Analysis of Ore Characteristics
| Element | CaF₂ | SiO₂ | CaCO₃ | Al₂O₃ | Fe₂O₃ |
| Content(%) | 32.6 | 38.5 | 12.3 | 3.2 | 1.8 |
| Specificity | Coarse-grained fabric is the main type | The main components of gangue | Associated with fluorite | It exists in the form of cementation | Trace amounts exist |
Technical solution
According to the characteristics of the ore, a combined process of “staged grinding – classification and slurry adjustment – inhibition of silicon-calcium flotation fluorite” is adopted. The core process is as follows:
- The first section is crushed to -15mm by a jaw crusher and a cone crusher.
- The two-stage ball mill and the screw classifier form a closed circuit, with 75% of the grinding fineness controlled at -0.074mm;
- The -0.038mm fine sludge (with a yield of 15%) was separated through a hydrocyclone and treated separately to minimize interference with the main process
- For fine sludge, “oleic acid (300g/t) + diesel (100g/t)” was used as the collector, and No. 2 oil (20g/t) was used as the foaming agent. Coarse and fine sweeping was carried out to recover part of the fluorite in advance (yield 3%, CaF₂ grade 65%), reducing the load of subsequent processes.
- Slurry adjustment: Add sodium carbonate (1000g/t) to adjust the pH to 8.5 and disperse the mineral sludge.
- Inhibitor: Modified water glass (modulus 2.8, dosage 800g/t) was used to inhibit quartz, and sodium hapetaphosphate (200g/t) was used to assist in dispersion.
- Calcium inhibitor: Add citric acid (300g/t) to inhibit calcite and reduce its interference with fluorite;
- Collector: Use a combined collector (oleic acid: cocamidopropyl betaine =3:1, total dosage 400g/t) to enhance fluorite selectivity;
- Process: After one coarse, two fine and two sweeps, the main fluorite concentrate (with a CaF₂ grade of 92.5%) is obtained.
The fine mud flotation concentrate and the main fluorite concentrate were combined, and after concentration and filtration, the final product (CaF₂ grade 93.1%) was obtained.

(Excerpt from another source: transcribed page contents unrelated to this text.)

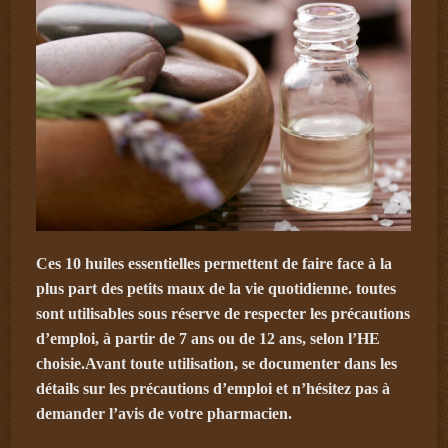
Ces 10 huiles essentielles permettent de faire face à la
plus part des petits maux de la vie quotidienne. toutes
sont utilisables sous réserve de respecter les précautions
d’emploi, à partir de 7 ans ou de 12 ans, selon l’HE
choisie.Avant toute utilisation, se documenter dans les
détails sur les précautions d’emploi et n’hésitez pas à
demander l’avis de votre pharmacien.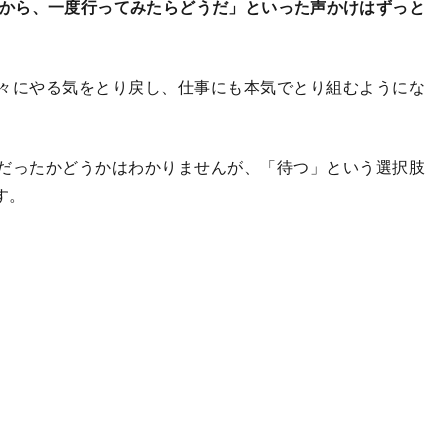
だから、一度行ってみたらどうだ」といった声かけはずっと
々にやる気をとり戻し、仕事にも本気でとり組むようにな
だったかどうかはわかりませんが、「待つ」という選択肢
す。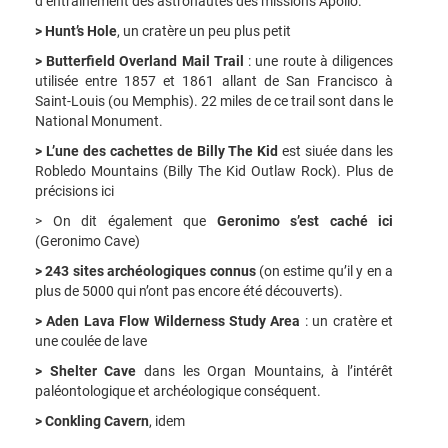
d’entraînement des astronautes des missions Apollo.
> Hunt’s Hole
, un cratère un peu plus petit
> Butterfield Overland Mail Trail
: une route à diligences
utilisée entre 1857 et 1861 allant de San Francisco à
Saint-Louis (ou Memphis). 22 miles de ce trail sont dans le
National Monument.
> L’une des cachettes de Billy The Kid
est siuée dans les
Robledo Mountains (Billy The Kid Outlaw Rock). Plus de
précisions
ici
> On dit également que
Geronimo s’est caché ici
(Geronimo Cave)
> 243 sites archéologiques connus
(on estime qu’il y en a
plus de 5000 qui n’ont pas encore été découverts).
> Aden Lava Flow Wilderness Study Area
: un cratère et
une coulée de lave
> Shelter Cave
dans les Organ Mountains, à l’intérêt
paléontologique et archéologique conséquent.
> Conkling Cavern
, idem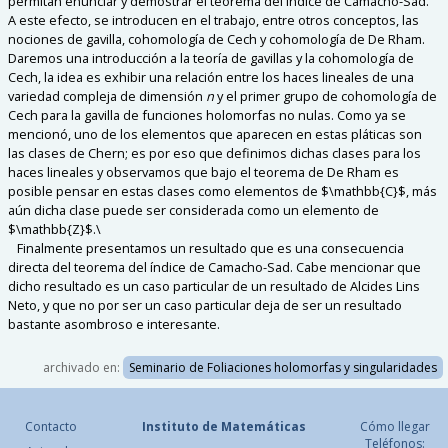
permitan enunciar y demostrar el teorema del índice de Camacho-Sad.
A este efecto, se introducen en el trabajo, entre otros conceptos, las
nociones de gavilla, cohomología de Cech y cohomología de De Rham.
Daremos una introducción a la teoría de gavillas y la cohomología de
Cech, la idea es exhibir una relación entre los haces lineales de una
variedad compleja de dimensión
n
y el primer grupo de
cohomología de
Cech
para la gavilla de funciones holomorfas no nulas. Como ya se
mencionó, uno de los elementos que aparecen en estas pláticas son
las clases de Chern; es por eso que definimos dichas clases para los
haces lineales y observamos que bajo el teorema de De Rham es
posible pensar en estas clases como elementos de $\mathbb{C}$, más
aún dicha clase puede ser considerada como un elemento de
$\mathbb{Z}$.\
Finalmente presentamos un resultado que es una consecuencia
directa del teorema del índice de Camacho-Sad. Cabe mencionar que
dicho resultado es un caso particular de un resultado de Alcides Lins
Neto, y que no por ser un caso particular deja de ser un resultado
bastante asombroso e interesante.
archivado en:
Seminario de Foliaciones holomorfas y singularidades
Contacto
Instituto de Matemáticas
Cómo llegar
Teléfonos: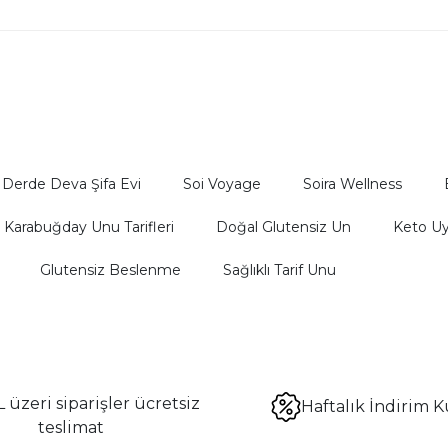
Derde Deva Şifa Evi
Soi Voyage
Soira Wellness
Karabuğday Unu Tarifleri
Doğal Glutensiz Un
Keto U
Glutensiz Beslenme
Sağlıklı Tarif Unu
 üzeri siparişler ücretsiz
Haftalık İndirim K
teslimat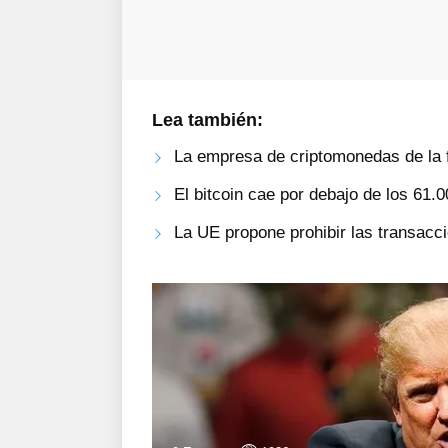
Lea también:
La empresa de criptomonedas de la 
El bitcoin cae por debajo de los 61.
La UE propone prohibir las transac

The concentrate was refined by acid leaching (with 10% HCl added, at 60℃ for 2 hours) to further remove calcium and magnesium impurities and produce ultra-pure fluorite powder (with a CaF₂ grade of 97.8%).
Implementation effect
- Significant improvement in indicators:The grade of fluorite concentrate has increased from 85% in the traditional process to 93.1% (97.8% after acid leaching), and the recovery rate is 82.5%.The content of silicon-calcium impurities has been significantly reduced: SiO₂ has dropped from 8.5% to 3.2%, and CaCO₃ has decreased from 4.2% to 1.5%.
- Cost Optimization:Modified sodium silicate reduces the dosage of inhibitors by 40% and lowers the cost of chemicals per ton of ore by 22%.The separate treatment of fine mud reduces the repetitive grinding in the main process and lowers power consumption by 15%.